Les sociétés à missions ont-elles pour autant le monopole du cœur ? « Aujourd’hui, tous les cabinets de conseil en stratégie ont des stratégies ESG, souvent traduites en engagements, poursuit Laura Perres Ganné. Mais ceux-ci ne sont pas contraignants. Le modèle de l’entreprise à mission inscrit les engagements dans les statuts. Les objectifs sont opposables, ils peuvent être challengés par des tiers et par le comité de mission, organe décisionnaire dédié, placé au plus haut niveau de l’entreprise à côté du comité exécutif. Le fait d’être audité tous les 2 ans par un organisme externe oblige à une réelle continuité dans l’action. »
Consultants vs grands corps : l’exception française
Une autre façon de poser la question est : les consultants en stratégie sont-ils de droite ? En l’absence d’étude dédiée, difficile d’être précis. Pour Hakim El Karoui, il est clair que les « associés sont plutôt de droite, parce qu’ils gagnent bien leur vie, estiment qu’ils paient trop d’impôts, viennent d’un certain milieu social, ont fait certaines écoles ».
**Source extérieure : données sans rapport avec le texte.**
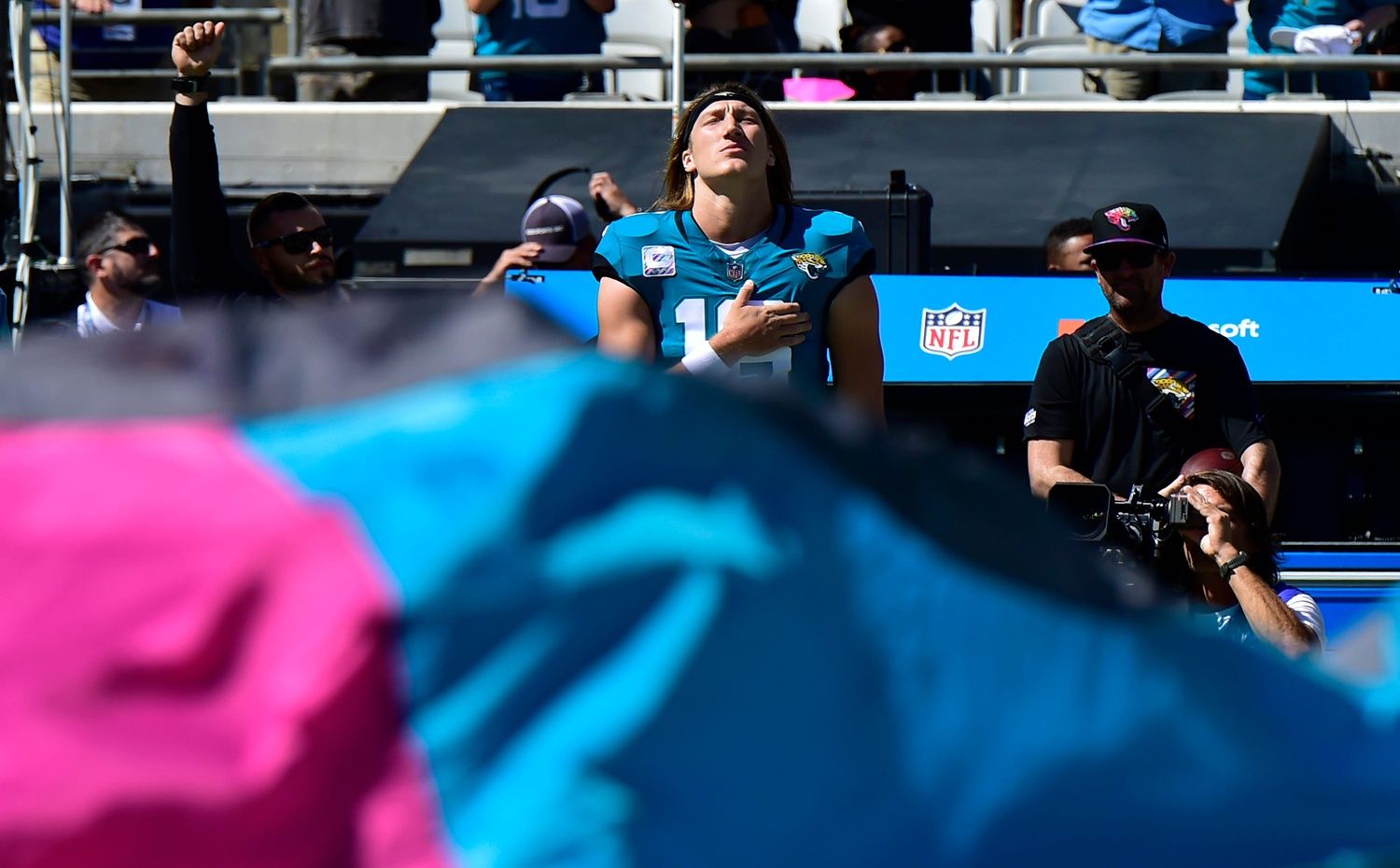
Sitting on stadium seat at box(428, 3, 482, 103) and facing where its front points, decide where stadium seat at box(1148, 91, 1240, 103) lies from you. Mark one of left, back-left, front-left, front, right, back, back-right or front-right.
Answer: front-left

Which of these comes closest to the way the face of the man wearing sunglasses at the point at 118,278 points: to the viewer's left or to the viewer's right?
to the viewer's right

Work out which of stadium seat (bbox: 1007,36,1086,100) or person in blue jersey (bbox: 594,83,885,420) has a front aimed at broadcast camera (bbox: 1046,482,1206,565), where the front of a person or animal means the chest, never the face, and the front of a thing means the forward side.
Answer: the stadium seat

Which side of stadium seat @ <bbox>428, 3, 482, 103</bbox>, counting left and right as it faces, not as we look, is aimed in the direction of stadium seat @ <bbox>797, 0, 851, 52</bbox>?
left
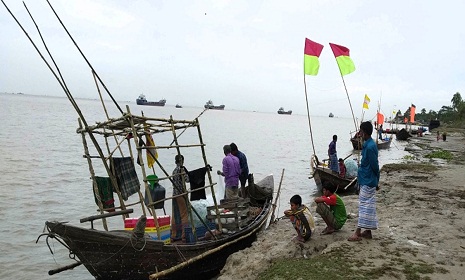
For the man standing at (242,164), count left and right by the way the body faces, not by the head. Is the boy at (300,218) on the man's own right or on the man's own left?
on the man's own left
Pour Laura Perres Ganné, le secteur se distingue pourtant par une grande liberté en matière d’expression des opinions. « Le métier de consultant n’est pas politique en lui-même. Quelles que soient les convictions des uns et des autres, ils se retrouvent au service d’un objectif, d’un client, d’un projet. J’ai eu des retours de hauts fonctionnaires qui affirment qu’ils n’ont pas la même liberté, par exemple : ils sont prudents dans l’expression de leurs convictions, qui peuvent dans certains cas se retourner professionnellement contre eux. Je n’ai pas du tout ce sentiment dans le métier de consultant ».
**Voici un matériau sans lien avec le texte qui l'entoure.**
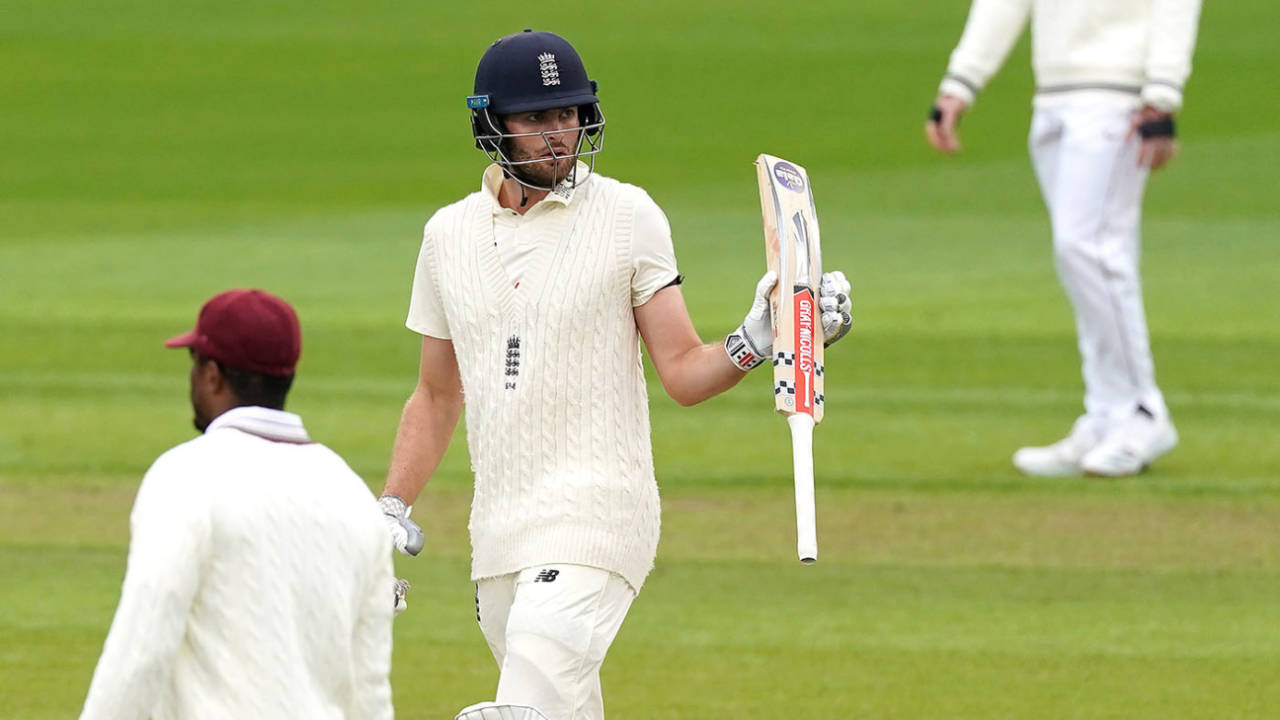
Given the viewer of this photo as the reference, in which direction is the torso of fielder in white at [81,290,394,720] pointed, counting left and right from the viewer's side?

Là encore, cependant, les consultants en stratégie se définissent d’abord par leur méthode et leur expertise, plus que par leur orientation politique. « Peu de personnes ont le même niveau d’expertise que certains consultants en stratégie, estime Hakim El Karoui. Le conseil en stratégie est une profession sous-valorisée en France. On ne veut en voir que les mauvais côtés, et ils n’ont pas voix au chapitre dans le débat public. »
Cette spécificité française s’explique par la concurrence des « grands corps de l’État que sont l’Inspection des finances – pour la partie “solutions” – et la Cour des comptes – pour la partie “audit”. Ce n’est pas un hasard si ces grands corps ont été les plus virulents au moment de l’affaire McKinsey » en 2022. Un épisode qui a encore érodé la capacité du conseil en stratégie à « intervenir sur la chose publique, comme il le fait bien davantage ailleurs. À mon sens c’est bien dommage, parce qu’il a beaucoup à apporter : une culture du benchmark, une capacité à fournir des éléments concrets et quantifiés, des approches et des expériences différentes. »
Alors, le conseil en stratégie est-il de droite ? Comme souvent, c’est affaire de définition et de périmètre. Il reste avant tout une méthode de résolution de problèmes, qui peut aussi être déployée au service de l’intérêt général, des enjeux ESG ou encore du « capitalisme responsable » cher à Arnaud Gangloff, à qui nous laissons le mot de la fin : « il faut arrêter d’avoir peur de tout, mais continuer d’investir sur le durable, de miser sur l’IA, sur la technologie. L’humanité n’est pas parfaite, et il y aura toujours des dérives, mais je garde une grande confiance dans la nature humaine ».